All lines from the one containing "ضربة جزاء ،" down to the one containing "OFK Dijamant", both ends included, are to be given again exactly; omit the rest of the listing below.

§ **Exercise material**
■ ■ ■ ■ ■

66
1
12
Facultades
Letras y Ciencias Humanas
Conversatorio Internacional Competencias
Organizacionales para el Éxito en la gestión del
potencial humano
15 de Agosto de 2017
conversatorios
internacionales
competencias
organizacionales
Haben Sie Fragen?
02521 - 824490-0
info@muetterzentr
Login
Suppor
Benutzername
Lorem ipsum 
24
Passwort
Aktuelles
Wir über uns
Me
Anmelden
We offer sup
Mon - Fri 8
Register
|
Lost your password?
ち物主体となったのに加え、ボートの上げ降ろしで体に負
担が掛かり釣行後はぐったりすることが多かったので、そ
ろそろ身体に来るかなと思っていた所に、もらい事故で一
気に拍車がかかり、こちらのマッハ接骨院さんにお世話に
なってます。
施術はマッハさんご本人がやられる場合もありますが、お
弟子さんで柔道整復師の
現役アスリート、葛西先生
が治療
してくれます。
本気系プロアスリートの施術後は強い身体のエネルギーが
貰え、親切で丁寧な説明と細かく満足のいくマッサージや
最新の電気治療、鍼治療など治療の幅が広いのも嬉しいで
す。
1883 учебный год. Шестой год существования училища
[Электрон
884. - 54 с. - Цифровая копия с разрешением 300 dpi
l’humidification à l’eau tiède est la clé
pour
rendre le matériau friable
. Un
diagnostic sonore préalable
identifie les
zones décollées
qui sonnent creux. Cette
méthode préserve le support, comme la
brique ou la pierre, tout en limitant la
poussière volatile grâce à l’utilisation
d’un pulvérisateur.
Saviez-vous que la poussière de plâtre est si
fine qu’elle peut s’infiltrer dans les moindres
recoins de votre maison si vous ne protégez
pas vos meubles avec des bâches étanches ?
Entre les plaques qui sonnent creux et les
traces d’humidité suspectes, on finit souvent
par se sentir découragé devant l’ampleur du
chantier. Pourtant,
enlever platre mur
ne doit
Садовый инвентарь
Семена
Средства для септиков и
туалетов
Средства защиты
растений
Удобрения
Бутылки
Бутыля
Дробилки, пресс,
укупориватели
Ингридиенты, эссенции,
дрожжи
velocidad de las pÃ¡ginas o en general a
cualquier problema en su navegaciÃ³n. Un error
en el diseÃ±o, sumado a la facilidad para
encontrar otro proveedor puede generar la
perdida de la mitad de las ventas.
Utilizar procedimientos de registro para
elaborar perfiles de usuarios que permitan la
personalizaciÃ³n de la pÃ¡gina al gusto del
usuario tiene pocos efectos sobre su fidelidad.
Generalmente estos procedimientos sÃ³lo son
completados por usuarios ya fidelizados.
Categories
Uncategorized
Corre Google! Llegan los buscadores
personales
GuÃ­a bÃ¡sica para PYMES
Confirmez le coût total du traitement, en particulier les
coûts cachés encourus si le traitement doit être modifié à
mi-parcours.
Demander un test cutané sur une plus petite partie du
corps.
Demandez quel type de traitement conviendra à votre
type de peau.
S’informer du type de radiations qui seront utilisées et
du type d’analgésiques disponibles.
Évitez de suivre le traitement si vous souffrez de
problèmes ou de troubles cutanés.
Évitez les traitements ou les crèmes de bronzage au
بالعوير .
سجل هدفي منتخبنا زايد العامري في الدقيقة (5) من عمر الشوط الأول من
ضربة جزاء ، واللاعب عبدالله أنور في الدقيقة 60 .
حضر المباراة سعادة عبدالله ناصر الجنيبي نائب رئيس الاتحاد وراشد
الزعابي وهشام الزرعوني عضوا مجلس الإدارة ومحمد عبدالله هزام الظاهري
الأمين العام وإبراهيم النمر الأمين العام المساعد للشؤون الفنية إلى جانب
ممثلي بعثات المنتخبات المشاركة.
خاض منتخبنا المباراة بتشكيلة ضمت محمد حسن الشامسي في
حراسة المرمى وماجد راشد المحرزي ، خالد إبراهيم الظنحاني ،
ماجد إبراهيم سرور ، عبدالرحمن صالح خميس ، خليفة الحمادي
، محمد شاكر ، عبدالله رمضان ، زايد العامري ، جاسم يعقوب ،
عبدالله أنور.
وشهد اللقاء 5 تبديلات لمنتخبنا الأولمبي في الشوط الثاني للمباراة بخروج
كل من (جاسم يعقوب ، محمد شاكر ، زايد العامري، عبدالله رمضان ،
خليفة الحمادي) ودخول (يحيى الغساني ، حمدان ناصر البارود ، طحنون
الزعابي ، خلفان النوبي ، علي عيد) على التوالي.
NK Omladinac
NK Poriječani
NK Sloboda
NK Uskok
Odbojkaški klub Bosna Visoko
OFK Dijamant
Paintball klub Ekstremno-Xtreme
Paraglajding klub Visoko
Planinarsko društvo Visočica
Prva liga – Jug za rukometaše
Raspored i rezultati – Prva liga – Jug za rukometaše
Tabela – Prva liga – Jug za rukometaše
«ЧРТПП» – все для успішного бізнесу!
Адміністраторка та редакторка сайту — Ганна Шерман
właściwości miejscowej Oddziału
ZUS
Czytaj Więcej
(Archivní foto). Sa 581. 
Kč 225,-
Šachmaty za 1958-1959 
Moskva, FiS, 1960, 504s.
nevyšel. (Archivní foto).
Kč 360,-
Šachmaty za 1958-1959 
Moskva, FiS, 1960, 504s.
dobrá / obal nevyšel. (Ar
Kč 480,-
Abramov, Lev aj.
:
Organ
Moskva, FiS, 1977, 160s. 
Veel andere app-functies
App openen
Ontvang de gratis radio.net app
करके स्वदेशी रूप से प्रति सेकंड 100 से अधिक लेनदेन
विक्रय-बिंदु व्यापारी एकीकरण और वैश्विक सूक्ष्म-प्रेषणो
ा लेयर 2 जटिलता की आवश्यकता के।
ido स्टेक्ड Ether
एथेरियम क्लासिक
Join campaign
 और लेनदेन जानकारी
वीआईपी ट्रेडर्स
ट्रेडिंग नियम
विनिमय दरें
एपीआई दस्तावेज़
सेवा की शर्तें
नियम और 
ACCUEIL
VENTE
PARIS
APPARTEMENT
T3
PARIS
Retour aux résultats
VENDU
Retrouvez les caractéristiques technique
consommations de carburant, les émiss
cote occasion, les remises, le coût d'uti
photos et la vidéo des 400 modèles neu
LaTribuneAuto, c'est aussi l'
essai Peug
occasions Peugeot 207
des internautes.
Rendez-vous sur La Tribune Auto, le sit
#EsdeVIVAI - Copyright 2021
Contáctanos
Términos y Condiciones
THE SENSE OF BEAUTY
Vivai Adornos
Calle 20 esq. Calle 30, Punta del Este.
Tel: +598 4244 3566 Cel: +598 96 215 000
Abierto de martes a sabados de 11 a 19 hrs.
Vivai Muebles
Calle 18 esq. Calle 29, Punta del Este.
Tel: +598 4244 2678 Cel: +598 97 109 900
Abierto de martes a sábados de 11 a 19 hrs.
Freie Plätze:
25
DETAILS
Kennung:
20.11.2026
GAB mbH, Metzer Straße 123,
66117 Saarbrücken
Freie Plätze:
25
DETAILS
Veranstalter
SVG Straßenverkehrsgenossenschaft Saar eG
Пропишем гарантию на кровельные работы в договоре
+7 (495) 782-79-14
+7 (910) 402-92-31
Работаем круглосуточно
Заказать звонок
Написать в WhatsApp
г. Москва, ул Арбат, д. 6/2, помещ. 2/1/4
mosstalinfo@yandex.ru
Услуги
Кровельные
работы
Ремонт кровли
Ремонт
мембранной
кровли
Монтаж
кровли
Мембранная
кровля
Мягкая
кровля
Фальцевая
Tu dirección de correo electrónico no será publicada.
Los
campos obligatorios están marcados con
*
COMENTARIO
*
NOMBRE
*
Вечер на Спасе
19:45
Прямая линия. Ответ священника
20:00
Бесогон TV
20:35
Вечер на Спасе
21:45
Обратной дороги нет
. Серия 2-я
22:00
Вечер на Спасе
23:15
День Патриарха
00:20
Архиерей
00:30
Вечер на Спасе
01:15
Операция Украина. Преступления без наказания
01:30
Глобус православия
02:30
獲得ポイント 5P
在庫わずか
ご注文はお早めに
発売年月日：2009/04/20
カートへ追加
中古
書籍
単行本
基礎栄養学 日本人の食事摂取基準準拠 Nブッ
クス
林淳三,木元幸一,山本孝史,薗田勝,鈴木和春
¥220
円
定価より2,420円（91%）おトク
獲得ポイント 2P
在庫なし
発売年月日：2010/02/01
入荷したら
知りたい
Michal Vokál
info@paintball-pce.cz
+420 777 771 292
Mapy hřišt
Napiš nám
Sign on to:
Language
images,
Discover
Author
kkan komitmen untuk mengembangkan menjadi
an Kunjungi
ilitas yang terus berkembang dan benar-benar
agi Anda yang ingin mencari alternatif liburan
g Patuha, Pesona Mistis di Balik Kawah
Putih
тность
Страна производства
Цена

■ ■ ■ ■ ■

§ **Problem solution**
ضربة جزاء ، واللاعب عبدالله أنور في الدقيقة 60 .
حضر المباراة سعادة عبدالله ناصر الجنيبي نائب رئيس الاتحاد وراشد
الزعابي وهشام الزرعوني عضوا مجلس الإدارة ومحمد عبدالله هزام الظاهري
الأمين العام وإبراهيم النمر الأمين العام المساعد للشؤون الفنية إلى جانب
ممثلي بعثات المنتخبات المشاركة.
خاض منتخبنا المباراة بتشكيلة ضمت محمد حسن الشامسي في
حراسة المرمى وماجد راشد المحرزي ، خالد إبراهيم الظنحاني ،
ماجد إبراهيم سرور ، عبدالرحمن صالح خميس ، خليفة الحمادي
، محمد شاكر ، عبدالله رمضان ، زايد العامري ، جاسم يعقوب ،
عبدالله أنور.
وشهد اللقاء 5 تبديلات لمنتخبنا الأولمبي في الشوط الثاني للمباراة بخروج
كل من (جاسم يعقوب ، محمد شاكر ، زايد العامري، عبدالله رمضان ،
خليفة الحمادي) ودخول (يحيى الغساني ، حمدان ناصر البارود ، طحنون
الزعابي ، خلفان النوبي ، علي عيد) على التوالي.
NK Omladinac
NK Poriječani
NK Sloboda
NK Uskok
Odbojkaški klub Bosna Visoko
OFK Dijamant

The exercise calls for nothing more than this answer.